Instruction A -> Echo the text on Yosys options and the USB logic analyzer backhaul word for word.

Text segment ->
::::
The script_after_read option is a string that is a Yosys command that is added to the synthesis script right after the design source is read in, this is prior to synthesis actually being executed. What this line is doing, is making abc9 run twice, to try to better optimize the design. This is used in conjunction with the synth_opts option of -abc9, which tells Yosys when synthesizing the design to use abc9.

The nextpnr_opts is simply passing a PNR seed that was found to work for this design, depending on nextpnr internal changes, the phase of the moon, or how grumpy your cat is that day, you might need to adjust this to make sure timings pass.

This whole thing is wrapped in a try/except because the USBIntegratedLogicAnalyzer does not set up a fully DFU compliant device, so when dfu-util sees the device come back and it is missing the DFU endpoint it gets cranky, but that’s okay.

Backhaul and Data Exfiltration

Now that all the gateware specific details have been dealt with, we can get data off the device! Exciting!

The first little bit just prints out the ILA configuration information for us, it’s not too important, the main focus here is getting our hands on a USBIntegratedLogicAnalyzerBackhaul interface.

That is a lot more straightforward than it seems:

	backhaul = top.ila.get_backhaul()

See? It’s that easy!

You can actually do it two ways, the first being getting it from the ILA instance from the gateware, that is what is done above, and it has the advantage of just giving you a fully set up backhaul interface.

The other way is to manually construct a USBIntegratedLogicAnalyzerBackhaul and pass the ILA instance into it, so it can read the information it needs.

In the case of the USB ILA, the VID/PID are fixed, and the backhaul interface looks for them by default.
::::
Collected data rows ->
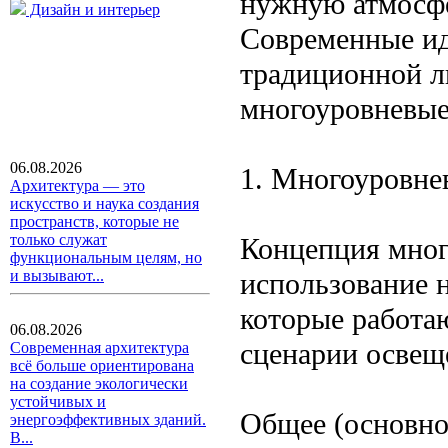
нужную атмосфе
Дизайн и интерьер
Современные ид
традиционной л
многоуровневые
06.08.2026
1. Многоуровне
Архитектура — это
искусство и наука создания
пространств, которые не
только служат
Концепция мног
функциональным целям, но
использование 
и вызывают...
которые работа
06.08.2026
сценарии освещ
Современная архитектура
всё больше ориентирована
на создание экологически
устойчивых и
Общее (основно
энергоэффективных зданий.
В...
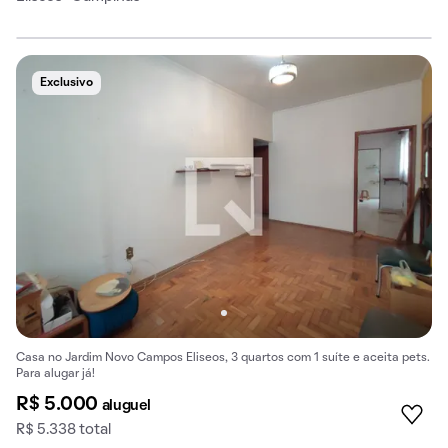
Exclusivo
Casa no Jardim Novo Campos Eliseos, 3 quartos com 1 suíte e aceita pets.
Para alugar já!
R$ 5.000
aluguel
R$ 5.338 total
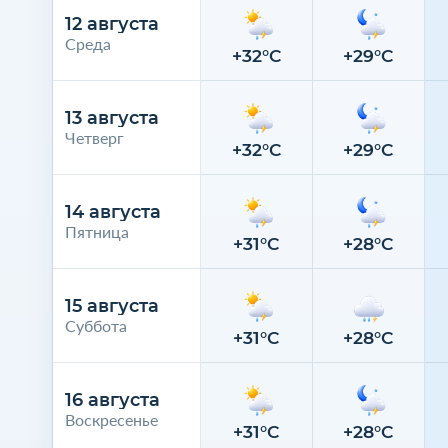
12 августа
Среда
+32°C
+29°C
13 августа
Четверг
+32°C
+29°C
14 августа
Пятница
+31°C
+28°C
15 августа
Суббота
+31°C
+28°C
16 августа
Воскресенье
+31°C
+28°C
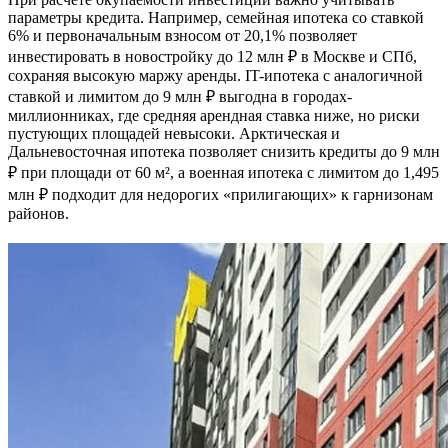
параметры кредита. Например, семейная ипотека со ставкой
6% и первоначальным взносом от 20,1% позволяет
инвестировать в новостройку до 12 млн ₽ в Москве и СПб,
сохраняя высокую маржу аренды. IT-ипотека с аналогичной
ставкой и лимитом до 9 млн ₽ выгодна в городах-
миллионниках, где средняя арендная ставка ниже, но риски
пустующих площадей невысоки. Арктическая и
Дальневосточная ипотека позволяет снизить кредиты до 9 млн
₽ при площади от 60 м², а военная ипотека с лимитом до 1,495
млн ₽ подходит для недорогих «прилигающих» к гарнизонам
районов.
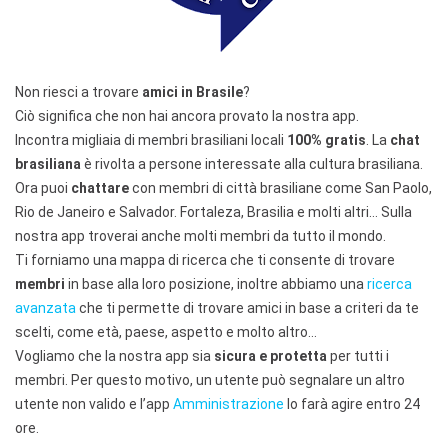
Non riesci a trovare
amici in Brasile
?
Ciò significa che non hai ancora provato la nostra app.
Incontra migliaia di membri brasiliani locali
100% gratis
. La
chat
brasiliana
è rivolta a persone interessate alla cultura brasiliana.
Ora puoi
chattare
con membri di città brasiliane come San Paolo,
Rio de Janeiro e Salvador. Fortaleza, Brasilia e molti altri… Sulla
nostra app troverai anche molti membri da tutto il mondo.
Ti forniamo una mappa di ricerca che ti consente di trovare
membri
in base alla loro posizione, inoltre abbiamo una
ricerca
avanzata
che ti permette di trovare amici in base a criteri da te
scelti, come età, paese, aspetto e molto altro…
Vogliamo che la nostra app sia
sicura e protetta
per tutti i
membri. Per questo motivo, un utente può segnalare un altro
utente non valido e l’app
Amministrazione
lo farà agire entro 24
ore.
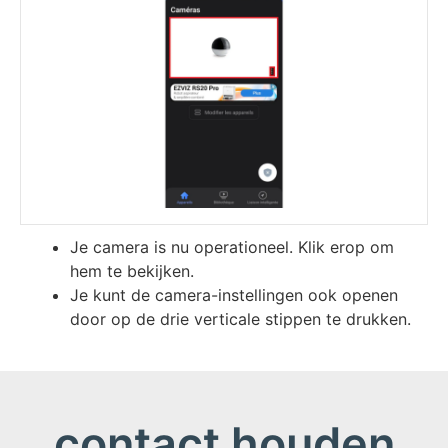
Je camera is nu operationeel. Klik erop om
hem te bekijken.
Je kunt de camera-instellingen ook openen
door op de drie verticale stippen te drukken.
contact houden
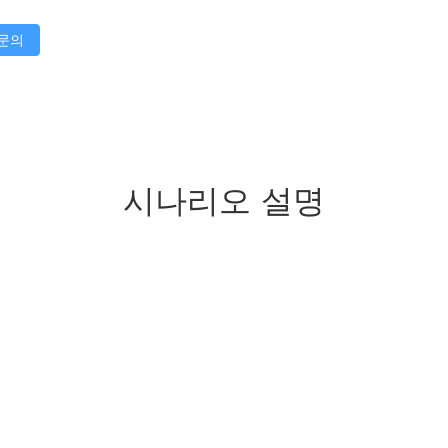
문의
시나리오 설명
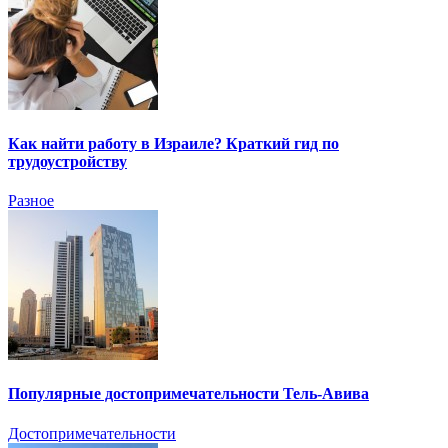
Как найти работу в Израиле? Краткий гид по
трудоустройству
Разное
Популярные достопримечательности Тель-Авива
Достопримечательности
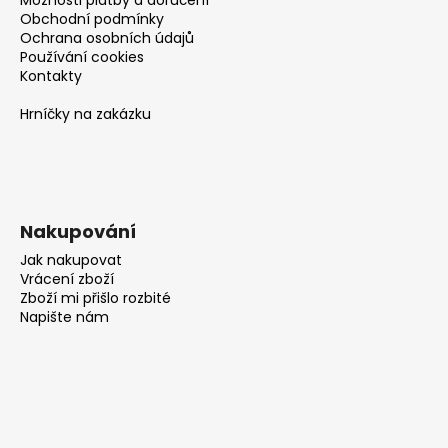
Obchodní podmínky
Ochrana osobních údajů
Používání cookies
Kontakty
Hrníčky na zakázku
Nakupování
Jak nakupovat
Vrácení zboží
Zboží mi přišlo rozbité
Napište nám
::::
Instruction B -> Arrange the lines of the rows, from the line holding "Obchodní podmínky" through the final line of the rows, inclusive, as a Markdown table with columns No. and Line. Number each line in order and leave out blank lines.

Response box A ->
The script_after_read option is a string that is a Yosys command that is added to the synthesis script right after the design source is read in, this is prior to synthesis actually being executed. What this line is doing, is making abc9 run twice, to try to better optimize the design. This is used in conjunction with the synth_opts option of -abc9, which tells Yosys when synthesizing the design to use abc9.

The nextpnr_opts is simply passing a PNR seed that was found to work for this design, depending on nextpnr internal changes, the phase of the moon, or how grumpy your cat is that day, you might need to adjust this to make sure timings pass.

This whole thing is wrapped in a try/except because the USBIntegratedLogicAnalyzer does not set up a fully DFU compliant device, so when dfu-util sees the device come back and it is missing the DFU endpoint it gets cranky, but that’s okay.

Backhaul and Data Exfiltration

Now that all the gateware specific details have been dealt with, we can get data off the device! Exciting!

The first little bit just prints out the ILA configuration information for us, it’s not too important, the main focus here is getting our hands on a USBIntegratedLogicAnalyzerBackhaul interface.

That is a lot more straightforward than it seems:

	backhaul = top.ila.get_backhaul()

See? It’s that easy!

You can actually do it two ways, the first being getting it from the ILA instance from the gateware, that is what is done above, and it has the advantage of just giving you a fully set up backhaul interface.

The other way is to manually construct a USBIntegratedLogicAnalyzerBackhaul and pass the ILA instance into it, so it can read the information it needs.

In the case of the USB ILA, the VID/PID are fixed, and the backhaul interface looks for them by default.

Response box B ->
| No. | Line |
|---|---|
| 1 | Obchodní podmínky |
| 2 | Ochrana osobních údajů |
| 3 | Používání cookies |
| 4 | Kontakty |
| 5 | Hrníčky na zakázku |
| 6 | Nakupování |
| 7 | Jak nakupovat |
| 8 | Vrácení zboží |
| 9 | Zboží mi přišlo rozbité |
| 10 | Napište nám |